Auteur: Javier Sebastián
Editeur: Métailié – 2013 (208 pages)/Suites – 2025 (224 pages)
Lu en septembre 2025
Mon avis: Dans un self-service des Champs-Elysées, un vieil homme hagard est affalé à une table. Apparemment abandonné, il est recueilli par le Samu Social puis, à la suite d’un malentendu burlesque, est confié aux bons soins du narrateur, fonctionnaire espagnol de passage à Paris. D’abord mutique, le vieil homme va peu à peu lui révéler son histoire.
Ce récit alterne avec celui de la vie post-apocalyptique de quelques habitants de Pripiat, petite ville à 3 kilomètres de la centrale de Tchernobyl.
Evacuée après la catastrophe de 1986, située dans la zone interdite, la ville fantôme n’est pas si déserte que cela : certains habitants y sont revenus, faute d’autre endroit où s’installer durablement. Il y a aussi Vassia (ou Vassili), physicien nucléaire biélorusse, qui s’est réfugié bien malgré lui à Pripiat.
Dans cet environnement toxique, entre une grand-roue et des autos tamponneuses, Vassia et les autres essaient tant bien que mal d’organiser leur petite communauté, s’accrochant à la vie envers et contre tout, même si vivre dans cet endroit est synonyme d’une mort quasi certaine à plus ou moins court terme. Malgré des conditions de survie dantesques, la petite communauté de Pripiat, théâtre de scènes absurdes, surréalistes, déchirantes, n’est pas prête à renoncer à l’amitié, l’amour, l’humanité.
Ce livre est librement inspiré de la vie de Vassili Nesterenko, physicien nucléaire pourchassé par le KGB pour avoir dénoncé haut et fort la campagne de désinformation menée par les autorités soviétiques dans le but de taire les causes et de minimiser les conséquences gravissimes sur la santé humaine de la catastrophe de Tchernobyl.

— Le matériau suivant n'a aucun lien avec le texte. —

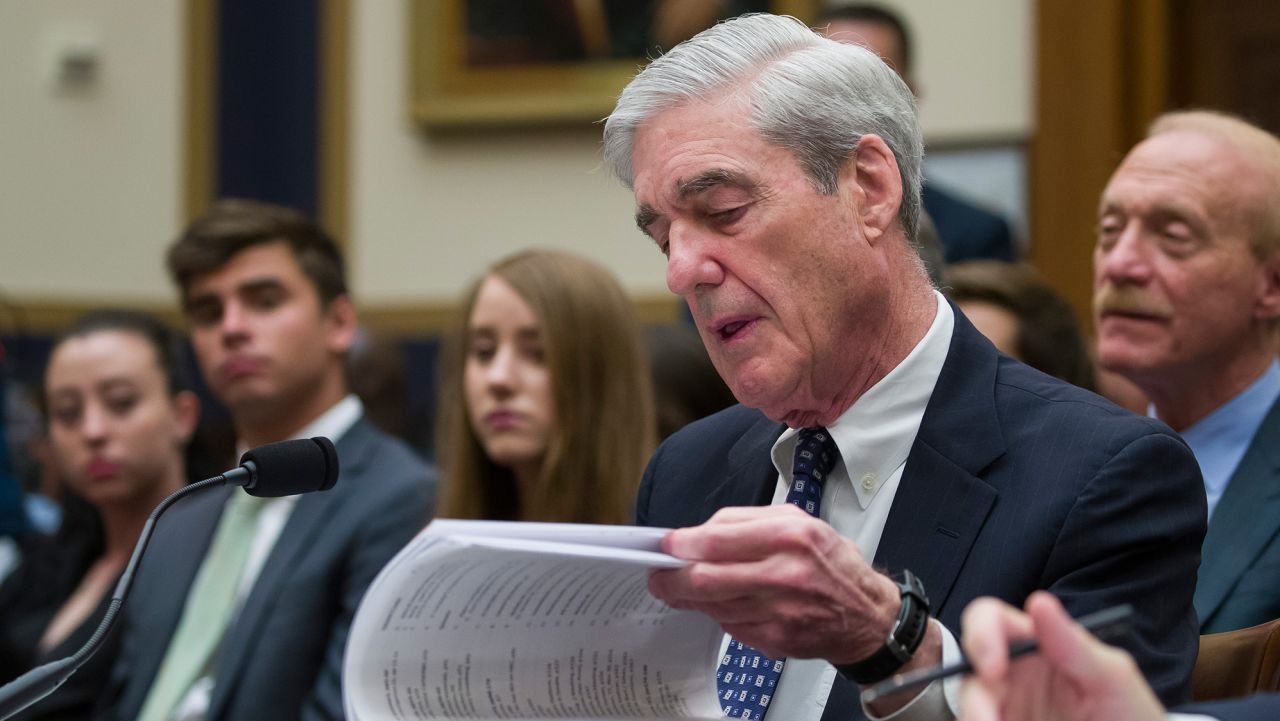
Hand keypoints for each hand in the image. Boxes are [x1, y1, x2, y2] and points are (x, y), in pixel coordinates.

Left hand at [648, 504, 906, 662]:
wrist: (867, 615)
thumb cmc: (832, 564)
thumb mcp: (799, 521)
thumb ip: (747, 520)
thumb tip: (700, 532)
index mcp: (788, 536)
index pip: (716, 541)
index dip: (681, 544)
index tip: (665, 546)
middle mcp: (783, 574)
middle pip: (704, 579)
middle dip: (672, 578)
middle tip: (659, 575)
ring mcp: (778, 611)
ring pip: (712, 605)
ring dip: (691, 597)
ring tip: (684, 587)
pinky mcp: (774, 638)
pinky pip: (729, 625)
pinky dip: (720, 614)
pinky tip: (726, 604)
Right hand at [959, 592, 1164, 720]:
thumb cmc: (1133, 717)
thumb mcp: (1113, 679)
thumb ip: (1074, 644)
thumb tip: (1039, 603)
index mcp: (1038, 644)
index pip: (993, 621)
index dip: (982, 635)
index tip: (993, 669)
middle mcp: (1016, 673)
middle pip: (971, 668)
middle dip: (974, 695)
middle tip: (987, 720)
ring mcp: (1009, 706)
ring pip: (971, 703)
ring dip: (976, 716)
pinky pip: (978, 720)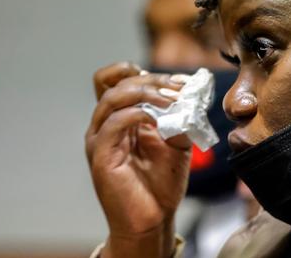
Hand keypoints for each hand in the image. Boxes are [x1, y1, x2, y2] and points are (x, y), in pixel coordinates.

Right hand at [85, 62, 192, 257]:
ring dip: (146, 93)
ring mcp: (100, 138)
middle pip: (117, 82)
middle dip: (152, 80)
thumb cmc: (161, 181)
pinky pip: (113, 123)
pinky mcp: (100, 156)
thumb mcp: (178, 141)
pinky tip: (159, 119)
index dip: (143, 72)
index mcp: (121, 116)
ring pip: (113, 98)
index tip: (177, 81)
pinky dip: (138, 114)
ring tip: (173, 100)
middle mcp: (106, 124)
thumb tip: (191, 96)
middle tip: (179, 89)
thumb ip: (180, 117)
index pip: (115, 78)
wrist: (153, 218)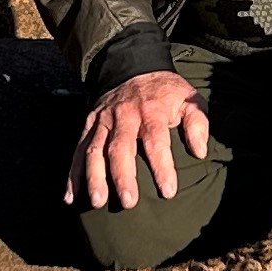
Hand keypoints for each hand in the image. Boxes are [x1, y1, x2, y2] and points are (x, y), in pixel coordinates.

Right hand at [67, 71, 210, 210]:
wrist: (133, 68)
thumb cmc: (166, 93)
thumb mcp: (189, 99)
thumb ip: (197, 123)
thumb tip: (200, 151)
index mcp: (151, 110)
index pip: (156, 140)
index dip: (162, 166)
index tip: (168, 192)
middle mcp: (124, 116)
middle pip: (121, 147)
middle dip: (123, 176)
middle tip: (129, 203)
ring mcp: (103, 121)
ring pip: (95, 150)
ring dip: (94, 177)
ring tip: (97, 202)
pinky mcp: (88, 125)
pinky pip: (78, 150)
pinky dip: (72, 174)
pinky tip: (71, 197)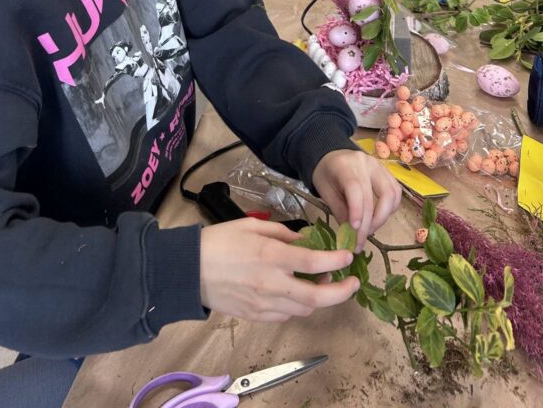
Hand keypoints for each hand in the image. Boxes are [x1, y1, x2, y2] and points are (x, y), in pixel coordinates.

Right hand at [199, 217, 358, 322]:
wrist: (189, 270)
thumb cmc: (220, 241)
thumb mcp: (252, 226)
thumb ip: (282, 234)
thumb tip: (305, 242)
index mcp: (271, 256)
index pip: (313, 263)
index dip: (336, 261)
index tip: (348, 256)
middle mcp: (271, 284)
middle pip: (316, 297)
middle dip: (340, 293)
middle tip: (353, 285)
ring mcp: (263, 304)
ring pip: (303, 309)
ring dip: (319, 299)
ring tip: (323, 284)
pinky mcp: (255, 316)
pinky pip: (285, 315)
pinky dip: (298, 306)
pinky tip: (296, 293)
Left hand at [312, 149, 401, 250]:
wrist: (332, 156)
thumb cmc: (326, 175)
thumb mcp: (325, 192)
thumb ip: (339, 210)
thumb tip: (352, 234)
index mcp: (345, 166)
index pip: (355, 188)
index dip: (357, 211)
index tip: (355, 231)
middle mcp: (365, 163)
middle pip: (373, 196)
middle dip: (368, 224)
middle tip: (360, 241)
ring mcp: (379, 166)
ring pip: (391, 194)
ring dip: (382, 218)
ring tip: (370, 230)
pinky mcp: (387, 172)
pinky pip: (395, 191)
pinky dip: (391, 209)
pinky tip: (379, 218)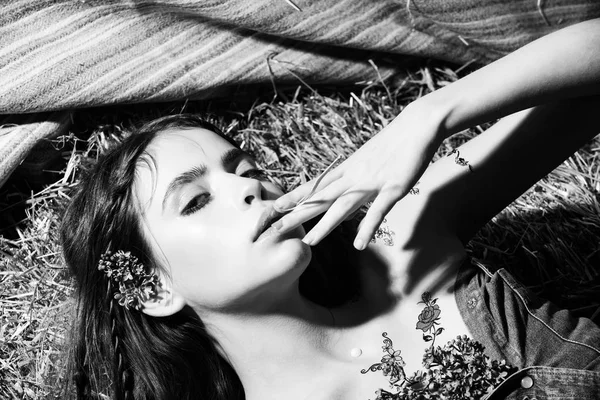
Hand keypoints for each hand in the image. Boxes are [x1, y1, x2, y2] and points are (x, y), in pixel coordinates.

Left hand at [272, 99, 447, 249]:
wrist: (418, 124)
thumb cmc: (396, 140)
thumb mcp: (370, 156)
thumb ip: (358, 172)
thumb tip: (348, 184)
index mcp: (348, 168)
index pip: (316, 185)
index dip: (295, 197)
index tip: (275, 207)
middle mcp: (354, 176)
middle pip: (321, 198)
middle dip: (298, 214)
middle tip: (276, 228)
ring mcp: (372, 182)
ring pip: (342, 206)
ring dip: (325, 225)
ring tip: (309, 243)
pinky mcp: (393, 188)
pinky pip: (377, 211)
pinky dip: (367, 228)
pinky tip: (359, 245)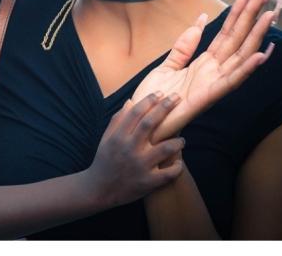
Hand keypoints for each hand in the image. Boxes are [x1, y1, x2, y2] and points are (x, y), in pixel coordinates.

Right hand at [87, 92, 186, 207]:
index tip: (160, 93)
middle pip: (150, 124)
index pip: (135, 113)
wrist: (99, 189)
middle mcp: (129, 149)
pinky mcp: (147, 182)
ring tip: (181, 140)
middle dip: (165, 108)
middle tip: (177, 98)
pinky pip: (169, 173)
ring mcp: (139, 166)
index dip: (149, 101)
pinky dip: (177, 167)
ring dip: (177, 142)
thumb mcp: (106, 139)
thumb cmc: (104, 160)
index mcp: (118, 137)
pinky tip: (179, 163)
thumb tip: (130, 102)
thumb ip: (118, 120)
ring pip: (165, 148)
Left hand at [132, 0, 280, 142]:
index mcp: (204, 64)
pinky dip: (246, 69)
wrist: (142, 121)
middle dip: (252, 17)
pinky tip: (261, 55)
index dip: (238, 14)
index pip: (226, 34)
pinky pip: (231, 81)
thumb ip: (185, 45)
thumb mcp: (168, 65)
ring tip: (270, 16)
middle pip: (237, 40)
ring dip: (256, 36)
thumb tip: (202, 19)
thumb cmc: (155, 98)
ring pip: (240, 56)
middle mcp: (213, 73)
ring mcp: (213, 85)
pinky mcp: (208, 97)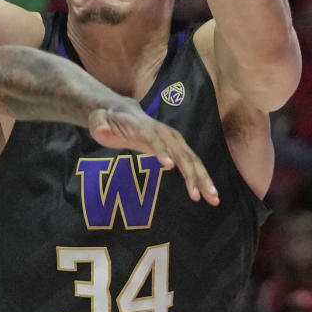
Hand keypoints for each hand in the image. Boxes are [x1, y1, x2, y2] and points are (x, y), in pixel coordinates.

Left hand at [87, 105, 218, 204]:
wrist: (123, 112)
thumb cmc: (108, 120)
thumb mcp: (98, 120)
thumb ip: (99, 126)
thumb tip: (100, 131)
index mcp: (145, 128)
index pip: (154, 140)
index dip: (161, 151)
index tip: (168, 166)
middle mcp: (164, 133)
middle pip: (181, 153)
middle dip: (190, 173)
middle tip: (197, 194)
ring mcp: (174, 140)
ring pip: (192, 160)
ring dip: (203, 179)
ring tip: (213, 199)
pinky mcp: (178, 148)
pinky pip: (193, 164)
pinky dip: (202, 179)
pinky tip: (210, 196)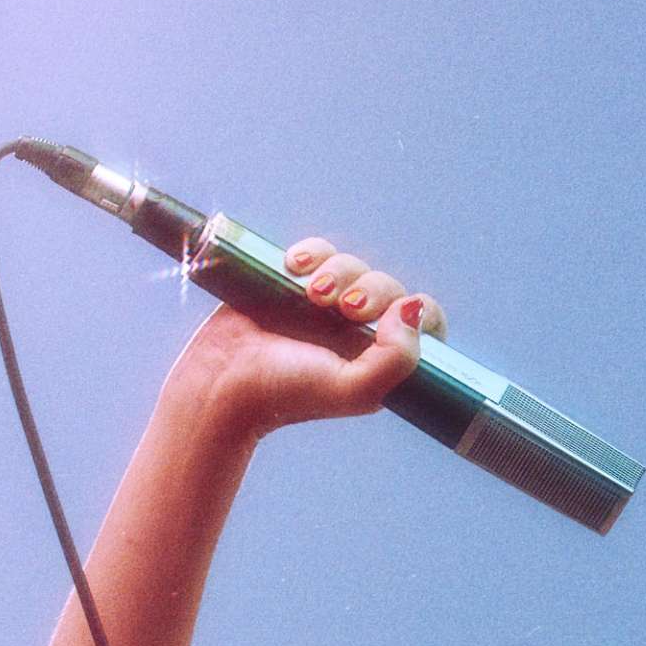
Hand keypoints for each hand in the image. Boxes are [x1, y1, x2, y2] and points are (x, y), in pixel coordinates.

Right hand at [167, 232, 448, 438]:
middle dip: (372, 290)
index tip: (393, 317)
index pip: (423, 324)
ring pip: (353, 266)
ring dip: (338, 271)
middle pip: (388, 288)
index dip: (419, 313)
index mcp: (379, 359)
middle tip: (346, 308)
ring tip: (311, 293)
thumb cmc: (286, 393)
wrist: (222, 382)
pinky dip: (311, 252)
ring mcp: (324, 307)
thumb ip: (396, 359)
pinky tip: (292, 266)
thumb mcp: (353, 390)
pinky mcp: (292, 284)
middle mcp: (356, 332)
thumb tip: (414, 307)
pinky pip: (317, 253)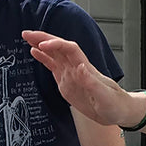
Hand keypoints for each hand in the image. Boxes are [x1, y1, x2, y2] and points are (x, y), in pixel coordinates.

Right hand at [24, 31, 145, 126]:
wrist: (118, 112)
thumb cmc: (115, 104)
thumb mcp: (105, 96)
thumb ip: (91, 82)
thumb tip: (80, 67)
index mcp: (86, 68)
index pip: (69, 49)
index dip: (55, 45)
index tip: (42, 45)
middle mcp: (77, 68)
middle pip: (59, 47)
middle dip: (43, 39)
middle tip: (27, 34)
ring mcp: (71, 74)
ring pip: (54, 54)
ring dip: (41, 45)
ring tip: (27, 38)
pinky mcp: (67, 83)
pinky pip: (53, 67)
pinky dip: (43, 58)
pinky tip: (34, 52)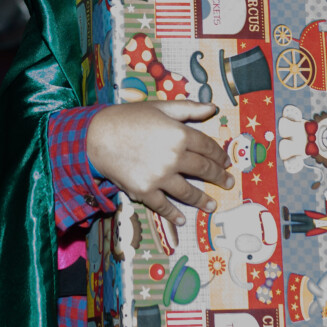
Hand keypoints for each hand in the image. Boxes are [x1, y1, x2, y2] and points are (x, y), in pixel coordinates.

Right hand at [87, 100, 232, 225]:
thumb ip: (189, 108)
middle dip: (219, 178)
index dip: (219, 155)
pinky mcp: (145, 191)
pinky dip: (173, 214)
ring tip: (212, 205)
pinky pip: (163, 206)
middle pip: (203, 170)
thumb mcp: (161, 107)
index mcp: (180, 134)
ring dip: (202, 200)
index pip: (208, 147)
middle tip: (229, 183)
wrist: (97, 136)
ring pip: (188, 192)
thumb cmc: (129, 117)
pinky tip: (182, 219)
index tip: (226, 162)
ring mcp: (160, 177)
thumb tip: (213, 108)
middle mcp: (174, 157)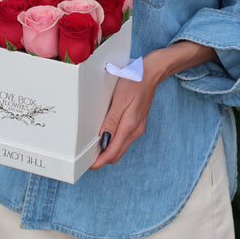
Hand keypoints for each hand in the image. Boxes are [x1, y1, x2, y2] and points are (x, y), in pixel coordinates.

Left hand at [90, 41, 216, 169]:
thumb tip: (103, 140)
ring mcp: (137, 128)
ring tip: (94, 148)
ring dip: (108, 151)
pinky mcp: (137, 124)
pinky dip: (114, 142)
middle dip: (103, 159)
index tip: (90, 164)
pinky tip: (106, 136)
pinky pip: (124, 139)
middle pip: (117, 154)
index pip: (113, 152)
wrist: (151, 74)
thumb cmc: (134, 83)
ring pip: (121, 147)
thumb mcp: (119, 100)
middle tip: (88, 157)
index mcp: (130, 126)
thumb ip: (111, 121)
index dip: (100, 161)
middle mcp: (135, 131)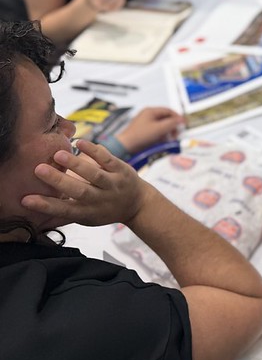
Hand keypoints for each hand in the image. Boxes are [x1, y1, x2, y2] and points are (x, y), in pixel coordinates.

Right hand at [22, 140, 148, 227]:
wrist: (138, 204)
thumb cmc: (104, 210)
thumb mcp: (86, 217)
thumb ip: (64, 213)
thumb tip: (33, 210)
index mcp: (88, 213)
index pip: (65, 210)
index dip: (45, 206)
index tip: (26, 199)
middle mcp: (101, 200)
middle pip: (79, 191)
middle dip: (58, 181)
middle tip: (39, 169)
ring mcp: (113, 185)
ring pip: (94, 174)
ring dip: (76, 164)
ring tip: (58, 154)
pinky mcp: (122, 170)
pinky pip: (108, 160)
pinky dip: (95, 151)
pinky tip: (80, 142)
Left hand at [115, 107, 182, 154]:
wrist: (126, 145)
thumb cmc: (139, 136)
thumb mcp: (159, 129)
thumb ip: (172, 123)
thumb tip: (181, 119)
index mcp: (150, 111)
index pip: (168, 111)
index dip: (177, 117)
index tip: (183, 123)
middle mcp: (148, 115)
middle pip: (165, 118)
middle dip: (172, 126)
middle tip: (176, 133)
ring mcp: (145, 122)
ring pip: (161, 124)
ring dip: (167, 131)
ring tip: (169, 138)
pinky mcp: (144, 130)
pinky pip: (156, 130)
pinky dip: (161, 134)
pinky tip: (162, 140)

A la fois biographie romancée, document et bousculade littéraire, ce récit parle d’incompétences techniques (la construction d’une centrale nucléaire sur une faille sismique) et d’inconséquences et lâchetés politiques (la désinformation pour masquer l’incapacité du régime à réagir au cataclysme, quitte à causer la mort de milliers de personnes supplémentaires). Il parle aussi de résistance, de vérité scientifique vs intérêts politiques, d’invisibilisation des victimes.
Au début, la construction du récit apparaît chaotique, mais la force de l’histoire transcende rapidement cet inconvénient, et on ne peut qu’être pris de la plus grande compassion pour toutes les victimes de ce gâchis d’autant plus ignoble qu’il aurait, au moins en partie, pu être évité.
Un roman engagé et profondément humaniste, éclairant, attachant et révoltant.
En partenariat avec les Editions Métailié.
Présentation par l’éditeur:
Un vieil homme hagard, entouré de sacs remplis de vêtements, est abandonné dans un self-service sur les Champs-Élysées. « Ne les laissez pas me tuer », c’est tout ce qu’il sait dire.
Pripiat, ville fantôme, à trois kilomètres de la centrale de Tchernobyl : dans les rues désertes, entre la grande roue neuve et les autos tamponneuses abandonnées, pas âme qui vive. Sauf les samosiol, ceux qui sont revenus dans la zone interdite. Laurenti Bakhtiarov chante Demis Roussos devant la salle vide du ciné-théâtre Prometheus, deux Américains givrés testent les effets de la radioactivité sur leur corps… Au cœur d’une apocalypse permanente, Vassia, l’homme à vélo, croit encore à la possibilité d’une communauté humaine.
Ce roman magistral est librement inspiré de la vie de Vassili Nesterenko, physicien spécialiste du nucléaire, devenu l’homme à abattre pour le KGB pour avoir tenté de contrer la désinformation systématique autour de Tchernobyl.
Des paysages hallucinés aux aberrations du système soviétique, Sebastián signe un texte d’une force rare, à la fois glaçant et étrangement beau, hymne à la résistance dans un monde dévasté.
Une citation:
– Et il lui avait dit que le nouveau système avec lequel on prenait des mesures sur les aliments et non plus directement sur les corps irradiés était une escroquerie sanitaire. Ainsi, en 1992, sur les trois mille villages touchés par la catastrophe, un tiers dépassait la limite autorisée de 1 mSv par an et par personne, et six ans plus tard, avec le nouveau système, qui excluait l’usage de spectromètres sur les gens, les autorités obtenaient les données qu’elles souhaitaient. On ne parlait plus que de deux cents villages, passant ainsi de deux millions d’individus contaminés à cinquante mille. Vous voyez bien! disaient les fonctionnaires du ministère de la Santé. Vous pouvez rentrer chez vous, n’écoutez pas les oiseaux de mauvais augure.